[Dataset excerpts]
********
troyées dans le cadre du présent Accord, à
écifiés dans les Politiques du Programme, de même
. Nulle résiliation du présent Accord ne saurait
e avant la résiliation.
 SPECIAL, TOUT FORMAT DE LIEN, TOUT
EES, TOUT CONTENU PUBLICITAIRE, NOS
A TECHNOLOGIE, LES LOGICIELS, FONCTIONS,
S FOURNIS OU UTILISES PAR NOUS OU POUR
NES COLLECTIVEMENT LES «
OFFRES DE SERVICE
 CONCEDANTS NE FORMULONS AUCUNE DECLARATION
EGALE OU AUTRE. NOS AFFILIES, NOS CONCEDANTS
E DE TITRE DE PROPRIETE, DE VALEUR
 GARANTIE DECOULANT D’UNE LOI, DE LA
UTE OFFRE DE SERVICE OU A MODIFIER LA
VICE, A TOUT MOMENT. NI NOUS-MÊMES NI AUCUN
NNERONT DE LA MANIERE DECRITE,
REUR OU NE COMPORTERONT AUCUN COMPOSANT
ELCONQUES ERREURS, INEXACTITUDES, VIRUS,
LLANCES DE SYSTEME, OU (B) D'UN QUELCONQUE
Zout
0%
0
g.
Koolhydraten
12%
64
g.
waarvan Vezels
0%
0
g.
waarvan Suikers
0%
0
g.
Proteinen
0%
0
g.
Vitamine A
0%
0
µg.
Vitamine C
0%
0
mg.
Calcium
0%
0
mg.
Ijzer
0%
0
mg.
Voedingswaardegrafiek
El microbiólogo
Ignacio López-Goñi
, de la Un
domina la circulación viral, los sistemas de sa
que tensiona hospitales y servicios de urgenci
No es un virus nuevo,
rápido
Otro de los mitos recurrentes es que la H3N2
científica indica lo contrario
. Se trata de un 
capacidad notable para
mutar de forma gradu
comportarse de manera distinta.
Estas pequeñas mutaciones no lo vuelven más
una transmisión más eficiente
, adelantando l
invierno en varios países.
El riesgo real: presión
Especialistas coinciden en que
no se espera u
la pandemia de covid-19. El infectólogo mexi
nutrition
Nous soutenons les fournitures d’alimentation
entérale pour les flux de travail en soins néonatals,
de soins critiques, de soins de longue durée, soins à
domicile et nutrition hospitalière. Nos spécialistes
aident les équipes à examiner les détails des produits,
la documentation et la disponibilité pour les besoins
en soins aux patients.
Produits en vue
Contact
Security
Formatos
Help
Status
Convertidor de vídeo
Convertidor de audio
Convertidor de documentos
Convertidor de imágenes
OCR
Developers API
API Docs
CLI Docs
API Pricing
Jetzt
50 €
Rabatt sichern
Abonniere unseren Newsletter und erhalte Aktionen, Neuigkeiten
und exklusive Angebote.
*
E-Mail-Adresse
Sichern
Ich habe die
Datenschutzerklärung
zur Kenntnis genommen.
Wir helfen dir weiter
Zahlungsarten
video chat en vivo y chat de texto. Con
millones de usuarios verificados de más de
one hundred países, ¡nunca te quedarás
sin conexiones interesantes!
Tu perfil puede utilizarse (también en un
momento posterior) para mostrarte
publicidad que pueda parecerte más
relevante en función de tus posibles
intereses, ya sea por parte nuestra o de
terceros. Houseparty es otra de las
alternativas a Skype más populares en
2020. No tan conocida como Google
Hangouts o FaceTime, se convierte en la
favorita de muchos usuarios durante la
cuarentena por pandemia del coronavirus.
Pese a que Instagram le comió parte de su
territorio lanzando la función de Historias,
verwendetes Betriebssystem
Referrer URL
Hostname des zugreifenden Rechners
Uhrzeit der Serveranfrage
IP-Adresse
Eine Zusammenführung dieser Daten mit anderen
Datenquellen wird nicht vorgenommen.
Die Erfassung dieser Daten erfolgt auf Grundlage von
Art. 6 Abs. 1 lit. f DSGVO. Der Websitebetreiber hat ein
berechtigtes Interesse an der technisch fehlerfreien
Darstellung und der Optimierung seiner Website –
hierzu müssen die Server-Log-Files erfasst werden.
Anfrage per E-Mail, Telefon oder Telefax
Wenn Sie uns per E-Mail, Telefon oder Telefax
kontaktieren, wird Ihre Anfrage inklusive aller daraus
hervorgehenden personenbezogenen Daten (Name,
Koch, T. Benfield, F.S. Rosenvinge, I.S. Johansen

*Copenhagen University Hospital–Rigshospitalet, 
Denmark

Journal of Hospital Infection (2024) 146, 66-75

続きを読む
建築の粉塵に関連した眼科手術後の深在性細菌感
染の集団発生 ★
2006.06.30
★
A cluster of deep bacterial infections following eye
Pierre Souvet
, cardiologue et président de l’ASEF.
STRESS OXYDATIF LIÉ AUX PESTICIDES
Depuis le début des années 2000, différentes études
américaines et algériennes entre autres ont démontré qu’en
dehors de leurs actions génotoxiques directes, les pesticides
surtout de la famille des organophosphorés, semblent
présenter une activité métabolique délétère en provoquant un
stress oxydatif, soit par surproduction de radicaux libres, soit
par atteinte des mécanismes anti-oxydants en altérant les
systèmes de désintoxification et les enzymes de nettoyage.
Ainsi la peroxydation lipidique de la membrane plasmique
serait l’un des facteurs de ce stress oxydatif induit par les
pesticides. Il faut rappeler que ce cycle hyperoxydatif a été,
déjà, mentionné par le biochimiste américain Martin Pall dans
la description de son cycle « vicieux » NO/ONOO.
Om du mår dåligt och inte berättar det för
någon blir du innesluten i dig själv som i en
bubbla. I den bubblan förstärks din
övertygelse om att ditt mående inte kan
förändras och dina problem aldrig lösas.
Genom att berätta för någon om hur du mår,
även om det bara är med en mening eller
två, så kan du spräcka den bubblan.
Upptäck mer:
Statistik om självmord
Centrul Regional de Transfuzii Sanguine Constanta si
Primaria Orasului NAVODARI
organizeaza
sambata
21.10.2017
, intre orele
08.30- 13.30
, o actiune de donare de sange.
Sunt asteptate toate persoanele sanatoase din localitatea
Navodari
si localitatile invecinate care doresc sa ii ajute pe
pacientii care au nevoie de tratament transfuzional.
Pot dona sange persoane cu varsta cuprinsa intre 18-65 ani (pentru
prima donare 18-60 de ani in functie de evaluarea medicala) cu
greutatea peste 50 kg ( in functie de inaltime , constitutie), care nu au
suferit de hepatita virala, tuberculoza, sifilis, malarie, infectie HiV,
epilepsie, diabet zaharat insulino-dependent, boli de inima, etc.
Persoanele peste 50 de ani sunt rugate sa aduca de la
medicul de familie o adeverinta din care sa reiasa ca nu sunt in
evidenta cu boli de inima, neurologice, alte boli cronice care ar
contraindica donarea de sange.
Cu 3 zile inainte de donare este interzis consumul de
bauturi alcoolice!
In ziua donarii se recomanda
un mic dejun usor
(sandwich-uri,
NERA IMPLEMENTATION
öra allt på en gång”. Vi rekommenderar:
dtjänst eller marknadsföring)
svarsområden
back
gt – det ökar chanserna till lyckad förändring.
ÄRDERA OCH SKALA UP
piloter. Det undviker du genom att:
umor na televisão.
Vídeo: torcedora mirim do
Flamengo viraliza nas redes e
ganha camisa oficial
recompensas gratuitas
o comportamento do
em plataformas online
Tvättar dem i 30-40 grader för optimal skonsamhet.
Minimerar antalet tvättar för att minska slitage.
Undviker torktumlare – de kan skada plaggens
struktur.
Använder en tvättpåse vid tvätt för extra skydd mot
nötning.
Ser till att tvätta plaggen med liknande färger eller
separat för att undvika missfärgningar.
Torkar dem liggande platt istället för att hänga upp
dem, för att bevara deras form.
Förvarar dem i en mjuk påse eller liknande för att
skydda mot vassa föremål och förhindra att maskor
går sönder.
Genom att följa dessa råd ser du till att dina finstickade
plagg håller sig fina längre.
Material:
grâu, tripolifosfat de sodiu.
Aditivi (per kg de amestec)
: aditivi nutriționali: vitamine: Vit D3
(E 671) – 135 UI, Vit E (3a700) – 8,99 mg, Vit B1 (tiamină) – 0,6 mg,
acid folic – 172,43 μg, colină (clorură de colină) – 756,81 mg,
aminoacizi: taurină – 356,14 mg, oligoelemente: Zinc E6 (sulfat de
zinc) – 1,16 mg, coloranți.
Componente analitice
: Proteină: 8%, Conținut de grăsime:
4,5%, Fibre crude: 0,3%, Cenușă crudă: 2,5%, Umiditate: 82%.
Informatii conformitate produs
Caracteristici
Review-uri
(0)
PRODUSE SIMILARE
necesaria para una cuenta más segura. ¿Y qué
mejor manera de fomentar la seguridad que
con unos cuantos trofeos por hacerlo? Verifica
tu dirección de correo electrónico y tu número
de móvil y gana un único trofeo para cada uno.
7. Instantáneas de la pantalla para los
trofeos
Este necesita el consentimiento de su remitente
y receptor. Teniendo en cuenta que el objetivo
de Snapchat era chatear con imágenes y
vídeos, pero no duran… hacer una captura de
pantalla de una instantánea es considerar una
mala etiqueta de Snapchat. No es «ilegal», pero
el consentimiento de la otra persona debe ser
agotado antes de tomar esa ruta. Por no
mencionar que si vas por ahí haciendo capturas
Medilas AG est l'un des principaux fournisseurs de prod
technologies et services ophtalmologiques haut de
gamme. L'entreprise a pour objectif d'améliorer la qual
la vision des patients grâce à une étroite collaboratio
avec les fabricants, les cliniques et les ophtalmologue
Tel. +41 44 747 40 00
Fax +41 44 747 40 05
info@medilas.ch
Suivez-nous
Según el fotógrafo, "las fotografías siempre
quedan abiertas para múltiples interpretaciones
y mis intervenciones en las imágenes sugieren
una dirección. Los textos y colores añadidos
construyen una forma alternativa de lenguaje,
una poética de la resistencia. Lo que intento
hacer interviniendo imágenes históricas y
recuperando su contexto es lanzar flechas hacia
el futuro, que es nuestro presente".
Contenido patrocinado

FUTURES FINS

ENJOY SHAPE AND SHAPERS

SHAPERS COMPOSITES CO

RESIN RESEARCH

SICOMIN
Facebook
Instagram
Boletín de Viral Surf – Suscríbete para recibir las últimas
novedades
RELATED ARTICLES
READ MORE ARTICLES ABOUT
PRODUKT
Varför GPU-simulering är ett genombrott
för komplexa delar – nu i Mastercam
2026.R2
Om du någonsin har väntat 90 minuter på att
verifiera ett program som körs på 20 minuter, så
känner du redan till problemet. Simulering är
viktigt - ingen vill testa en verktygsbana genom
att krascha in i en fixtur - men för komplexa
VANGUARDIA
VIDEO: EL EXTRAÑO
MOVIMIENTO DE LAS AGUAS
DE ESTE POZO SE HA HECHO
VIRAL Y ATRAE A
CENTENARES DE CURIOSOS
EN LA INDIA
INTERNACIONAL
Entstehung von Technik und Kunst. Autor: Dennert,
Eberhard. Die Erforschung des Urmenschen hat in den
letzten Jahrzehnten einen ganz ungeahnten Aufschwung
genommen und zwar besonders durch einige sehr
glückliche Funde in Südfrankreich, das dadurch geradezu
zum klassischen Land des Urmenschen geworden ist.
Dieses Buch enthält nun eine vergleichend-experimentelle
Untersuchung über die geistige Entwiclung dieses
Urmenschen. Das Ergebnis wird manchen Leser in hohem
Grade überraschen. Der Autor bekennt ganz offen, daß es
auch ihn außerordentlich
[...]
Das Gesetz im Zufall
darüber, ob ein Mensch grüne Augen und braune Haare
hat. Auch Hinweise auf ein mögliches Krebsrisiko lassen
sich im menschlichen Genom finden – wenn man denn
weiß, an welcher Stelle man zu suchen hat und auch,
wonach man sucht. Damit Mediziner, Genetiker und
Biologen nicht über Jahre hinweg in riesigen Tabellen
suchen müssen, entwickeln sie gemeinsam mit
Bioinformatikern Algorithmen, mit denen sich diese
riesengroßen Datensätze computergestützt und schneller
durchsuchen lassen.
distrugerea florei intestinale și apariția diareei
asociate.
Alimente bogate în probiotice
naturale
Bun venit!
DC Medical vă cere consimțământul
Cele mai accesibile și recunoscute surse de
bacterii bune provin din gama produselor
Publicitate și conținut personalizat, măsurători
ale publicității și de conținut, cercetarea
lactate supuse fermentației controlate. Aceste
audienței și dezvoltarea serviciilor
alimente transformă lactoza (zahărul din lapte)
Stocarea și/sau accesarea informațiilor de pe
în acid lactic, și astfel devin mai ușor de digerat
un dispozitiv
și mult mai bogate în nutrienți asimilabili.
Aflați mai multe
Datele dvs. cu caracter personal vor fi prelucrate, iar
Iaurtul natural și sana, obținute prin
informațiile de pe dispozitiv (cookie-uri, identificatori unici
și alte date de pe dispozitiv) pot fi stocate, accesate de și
********
Every line above from the line with "acid folic –" to the line with "con unos cuantos" is wanted, ends included; write them out exactly and add no other line.

acid folic – 172,43 μg, colină (clorură de colină) – 756,81 mg,
aminoacizi: taurină – 356,14 mg, oligoelemente: Zinc E6 (sulfat de
zinc) – 1,16 mg, coloranți.
Componente analitice
: Proteină: 8%, Conținut de grăsime:
4,5%, Fibre crude: 0,3%, Cenușă crudă: 2,5%, Umiditate: 82%.
Informatii conformitate produs
Caracteristici
Review-uri
(0)
PRODUSE SIMILARE
necesaria para una cuenta más segura. ¿Y qué
mejor manera de fomentar la seguridad que
con unos cuantos trofeos por hacerlo? Verifica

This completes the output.